By Heather Packer, Agent and research fellow at the University of Southampton.
Extending existing code bases can be problematic and time confusing due to a lack of documentation and comments, and a lack of clarity of the workflow between components. I have spent the last couple of months extending RoboCup Rescue - the standard, multi-agent search and rescue simulation platform - so that it contains more detailed and realistic information that can be modelled with ontologies. My extension enables agents to learn new information from these ontologies, and make choices based on the information they learn.

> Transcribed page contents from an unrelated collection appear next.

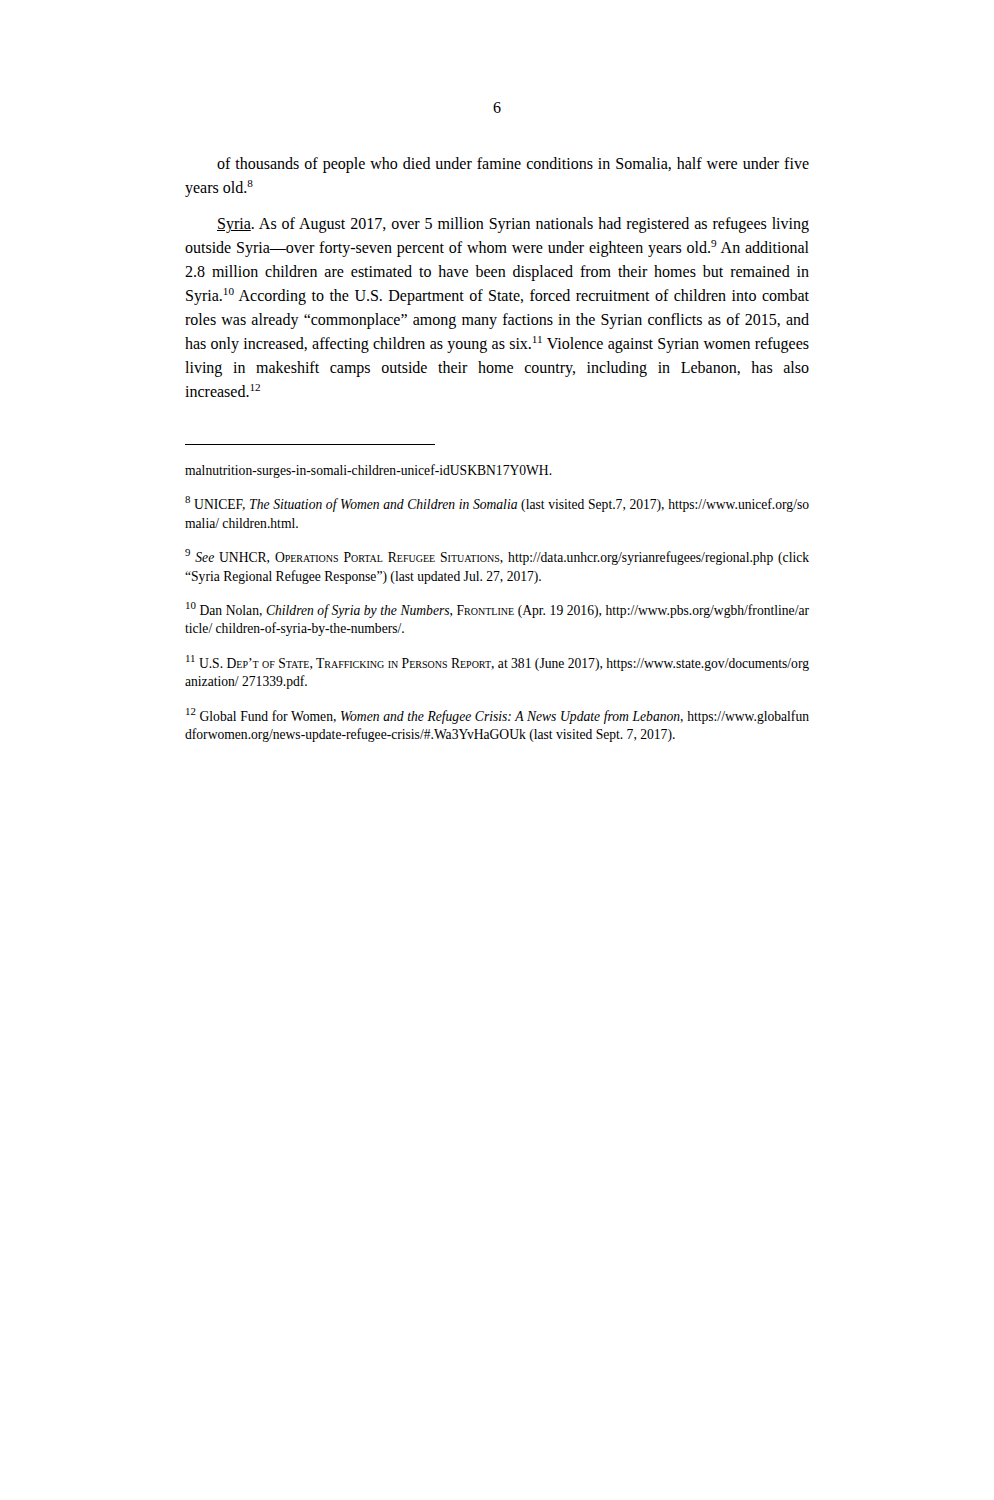6
of thousands of people who died under famine conditions in Somalia, half were under five years old.8
Syria. As of August 2017, over 5 million Syrian nationals had registered as refugees living outside Syria—over forty-seven percent of whom were under eighteen years old.9 An additional 2.8 million children are estimated to have been displaced from their homes but remained in Syria.10 According to the U.S. Department of State, forced recruitment of children into combat roles was already “commonplace” among many factions in the Syrian conflicts as of 2015, and has only increased, affecting children as young as six.11 Violence against Syrian women refugees living in makeshift camps outside their home country, including in Lebanon, has also increased.12
malnutrition-surges-in-somali-children-unicef-idUSKBN17Y0WH.
8 UNICEF, The Situation of Women and Children in Somalia (last visited Sept.7, 2017), https://www.unicef.org/somalia/ children.html.
9 See UNHCR, Operations Portal Refugee Situations, http://data.unhcr.org/syrianrefugees/regional.php (click “Syria Regional Refugee Response”) (last updated Jul. 27, 2017).
10 Dan Nolan, Children of Syria by the Numbers, Frontline (Apr. 19 2016), http://www.pbs.org/wgbh/frontline/article/ children-of-syria-by-the-numbers/.
11 U.S. Dep’t of State, Trafficking in Persons Report, at 381 (June 2017), https://www.state.gov/documents/organization/ 271339.pdf.
12 Global Fund for Women, Women and the Refugee Crisis: A News Update from Lebanon, https://www.globalfundforwomen.org/news-update-refugee-crisis/#.Wa3YvHaGOUk (last visited Sept. 7, 2017).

The issues I encountered while extending RoboCup Rescue are common in any software produced for research, and this was highlighted at the recent Collaborations Workshop 2012 in Oxford. Most relevant to my work were the discussions on Writing code for everybody and Best practices for documenting scientific software development.

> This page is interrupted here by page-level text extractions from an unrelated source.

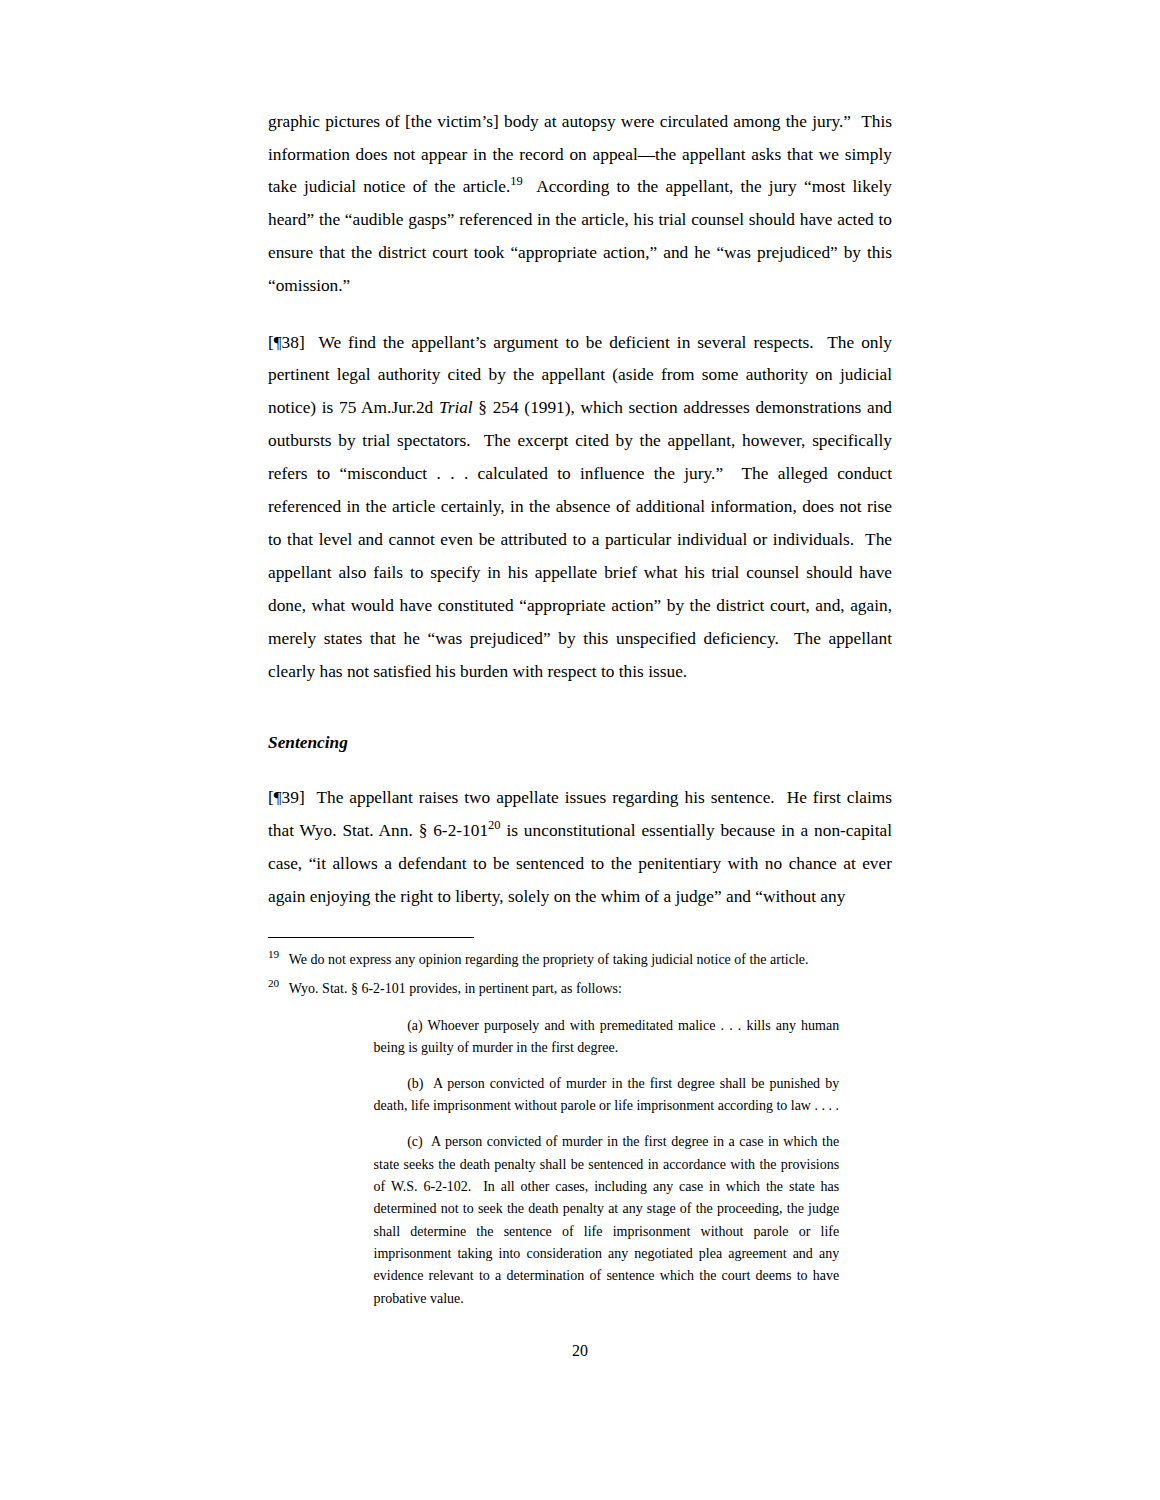graphic pictures of [the victim’s] body at autopsy were circulated among the jury.” This information does not appear in the record on appeal—the appellant asks that we simply take judicial notice of the article.19 According to the appellant, the jury “most likely heard” the “audible gasps” referenced in the article, his trial counsel should have acted to ensure that the district court took “appropriate action,” and he “was prejudiced” by this “omission.”
[¶38] We find the appellant’s argument to be deficient in several respects. The only pertinent legal authority cited by the appellant (aside from some authority on judicial notice) is 75 Am.Jur.2d Trial § 254 (1991), which section addresses demonstrations and outbursts by trial spectators. The excerpt cited by the appellant, however, specifically refers to “misconduct . . . calculated to influence the jury.” The alleged conduct referenced in the article certainly, in the absence of additional information, does not rise to that level and cannot even be attributed to a particular individual or individuals. The appellant also fails to specify in his appellate brief what his trial counsel should have done, what would have constituted “appropriate action” by the district court, and, again, merely states that he “was prejudiced” by this unspecified deficiency. The appellant clearly has not satisfied his burden with respect to this issue.
Sentencing
[¶39] The appellant raises two appellate issues regarding his sentence. He first claims that Wyo. Stat. Ann. § 6-2-10120 is unconstitutional essentially because in a non-capital case, “it allows a defendant to be sentenced to the penitentiary with no chance at ever again enjoying the right to liberty, solely on the whim of a judge” and “without any
19 We do not express any opinion regarding the propriety of taking judicial notice of the article.
20 Wyo. Stat. § 6-2-101 provides, in pertinent part, as follows:
(a) Whoever purposely and with premeditated malice . . . kills any human being is guilty of murder in the first degree.
(b) A person convicted of murder in the first degree shall be punished by death, life imprisonment without parole or life imprisonment according to law . . . .
(c) A person convicted of murder in the first degree in a case in which the state seeks the death penalty shall be sentenced in accordance with the provisions of W.S. 6-2-102. In all other cases, including any case in which the state has determined not to seek the death penalty at any stage of the proceeding, the judge shall determine the sentence of life imprisonment without parole or life imprisonment taking into consideration any negotiated plea agreement and any evidence relevant to a determination of sentence which the court deems to have probative value.
20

In the Writing Code for Everybody discussion, the group highlighted the fact that researchers who develop software have different requirements to those who develop for industry or as a hobby. Researchers write code to test theorems and algorithms, but their time and resource constraints prevent them from developing with a focus on the later re-use of the software by others. However, there is now a strong focus on making research repeatable, and this should lead researchers to develop software for others to reuse. The group made some suggestions to help the re-use movement, such as educating researcher-developers and rewarding good software development.
These findings mirror my own experiences with RoboCup Rescue: it has been written to be extensible, but its specific design patterns have added complexity. Specifically, every component in the system is implemented via an abstract class, and via an interface. In addition, each component is also spawned via a factory class, or via a singleton container class. While this pattern has enabled the system to be generic and extensible, it makes it difficult to track references through the system, because all references are to abstract classes and not those that are actually instantiated. However, some documentation has been produced that explains how to extend the software, which I discuss below.

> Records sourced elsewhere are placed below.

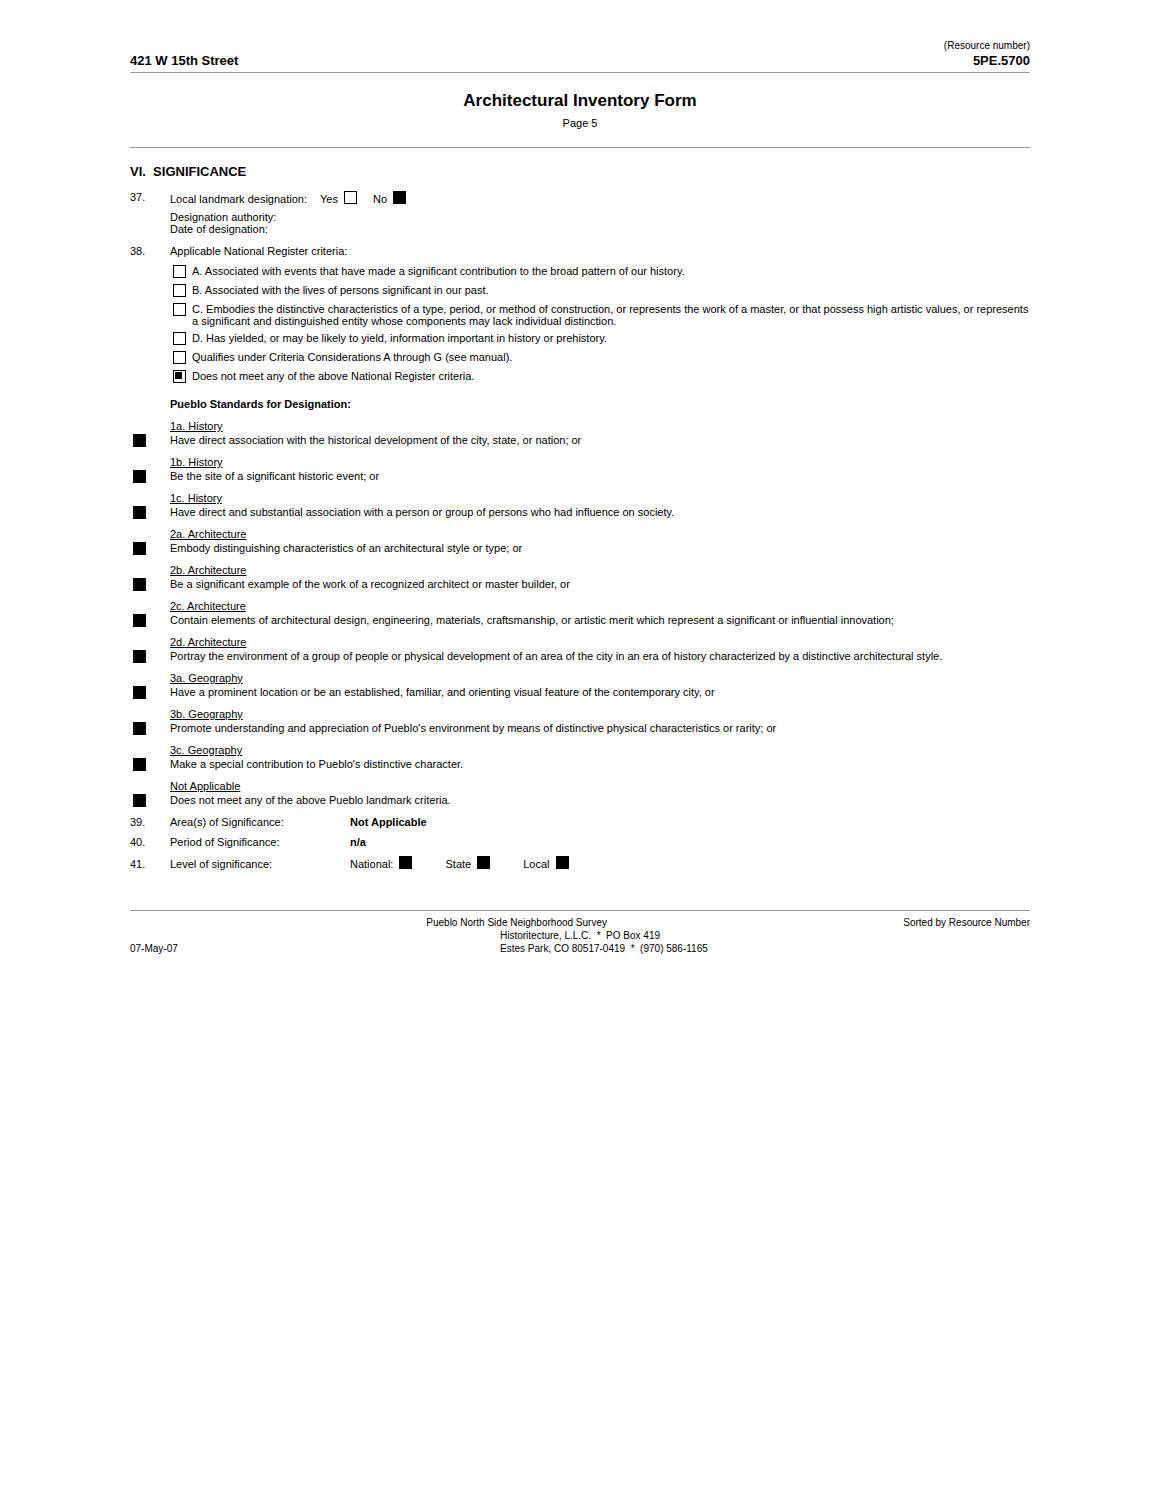(Resource number)
421 W 15th Street
5PE.5700
Architectural Inventory Form
Page 5
VI. SIGNIFICANCE
37.
Local landmark designation: Yes No
Designation authority:
Date of designation:
38.
Applicable National Register criteria:
A. Associated with events that have made a significant contribution to the broad pattern of our history.
B. Associated with the lives of persons significant in our past.
C. Embodies the distinctive characteristics of a type, period, or method of construction, or represents the work of a master, or that possess high artistic values, or represents a significant and distinguished entity whose components may lack individual distinction.
D. Has yielded, or may be likely to yield, information important in history or prehistory.
Qualifies under Criteria Considerations A through G (see manual).
Does not meet any of the above National Register criteria.
Pueblo Standards for Designation:
1a. History
Have direct association with the historical development of the city, state, or nation; or
1b. History
Be the site of a significant historic event; or
1c. History
Have direct and substantial association with a person or group of persons who had influence on society.
2a. Architecture
Embody distinguishing characteristics of an architectural style or type; or
2b. Architecture
Be a significant example of the work of a recognized architect or master builder, or
2c. Architecture
Contain elements of architectural design, engineering, materials, craftsmanship, or artistic merit which represent a significant or influential innovation;
2d. Architecture
Portray the environment of a group of people or physical development of an area of the city in an era of history characterized by a distinctive architectural style.
3a. Geography
Have a prominent location or be an established, familiar, and orienting visual feature of the contemporary city, or
3b. Geography
Promote understanding and appreciation of Pueblo's environment by means of distinctive physical characteristics or rarity; or
3c. Geography
Make a special contribution to Pueblo's distinctive character.
Not Applicable
Does not meet any of the above Pueblo landmark criteria.
39.
Area(s) of Significance:
Not Applicable
40.
Period of Significance:
n/a
41.
Level of significance:
National: State Local
Pueblo North Side Neighborhood Survey
Sorted by Resource Number
Historitecture, L.L.C. * PO Box 419
07-May-07
Estes Park, CO 80517-0419 * (970) 586-1165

In the best practices for documenting scientific software development discussion the group postulated that there are different types of audiences for documentation. For example, users require installation guides, whereas developers require information on how to integrate code. Published papers provide information for researchers, like performance benchmarks and descriptions of algorithms. We concluded that best practices include a two-page, ten-minute, quickstart guide, and dynamic mechanisms to support users such as mailing lists. The bottom line of the discussion is that bad documentation adversely affects the uptake of software, whereas good documentation encourages people to contribute and use it.
The RoboCup Rescue platform is documented online, specifically a documentation wiki, which outlines the method to create new modules for the platform. However, this documentation is patchy, and has gaps, which mean that the tutorials can be hard to follow to completion.
Some links about writing code for everybody:
Some links about best practices for documenting scientific software development:
The Collaborations Workshop left me with a feeling that, although issues exist in software development in the higher education sector, they are well known and we are already improving our practices. A key conclusion is that your software may be beneficial to others in future, and that a small effort to document it will help yourself and, more importantly, others in the future.